I wanted something colourful and summery that fits into the vegetarian category (I know, don't be too alarmed) but that also keeps hunger locked up until the next decent bacon fix. Not an easy task, I must say. Of course my main man Ottolenghi came prancing over the hills, as he often does, with another wonderous answer to all my vegetable questions.
Taken from his wonderful book Jerusalem, this is another of Ottolenghi's creations which ticks all the scrumptious, beautiful and impressive boxes. Much like his green couscous, this dish will be a fabulous accompaniment to summer occasions like BBQ's and picnics. Transporting it? Onion and squash tucked in a tupperware for the journey and ceremoniously unveiled on the other side to be elegantly garnished with the impossibly delicious trimmings of tahini dressing, parsley and pine nuts. Or, smush it all together and eat it out of the tupperware with a fork. Either way tastes great. I actually ate this the latter way as work-lunch for a couple of days in a row and it did not disappoint.
It's a bit different from your usual potato salad and will fill bellies if you have a BBQ burning disaster or your chicken skewers all fall into the flames. Worth a shot I'd say.
...taken from Ottolenghi's Jerusalem
Timings: 1
hour
Kitchen
Stuff: baking sheet, platter, little bowl
Quantities: Serves
4 - 6
Ingredients:
1 large
butternut squash (around 1.1kg), cut into 2cm x 6cm wedges (without peeling)
2 red
onions, cut into 3cm wedges
50ml olive
oil
Maldon sea
salt and black pepper
3½ tbsp
tahini paste (give it a good stir before you measure it out)
1½ tbsp
lemon juice
3 tbsp water
1 small
garlic clove, crushed
30g pine
nuts
1 tbsp
za'atar
1 tbsp
roughly chopped parsley
Method
Preheat the
oven to 220C/425F.
1. ONIONS & SQUASH: Put the squash and onions
in a large bowl, add three tablespoons of oil, a teaspoon of salt and some
black pepper, and toss well. Spread, skin down, on a baking sheet and roast for
40 minutes until the vegetables have taken on some colour and are cooked
through. Keep an eye on the onions: they may cook faster than the squash, so
may need to be removed earlier. Remove from the oven and leave to cool.

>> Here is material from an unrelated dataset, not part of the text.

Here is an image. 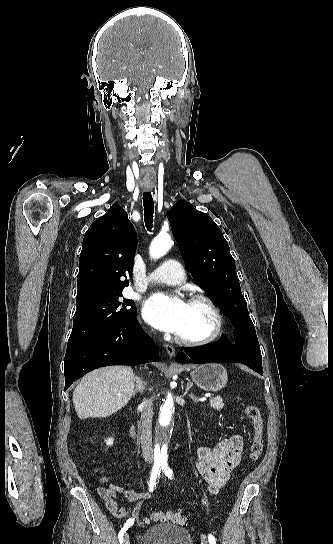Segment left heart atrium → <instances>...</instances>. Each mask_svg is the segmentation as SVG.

2. TAHINI DRESSING: Put the tahini in a small bowl
with the lemon juice, water, garlic and a quarter-teaspoon of salt. Whisk to
the consistency of honey, adding more water or tahini as necessary.
3. PINE NUTS: Pour the remaining oil into a small
frying pan on a medium-low heat. Add the pine nuts and half a teaspoon of salt,
cook for two minutes, stirring, until the nuts are golden brown, then tip the
nuts and oil into a small bowl. Watch them carefully as they burn quickly!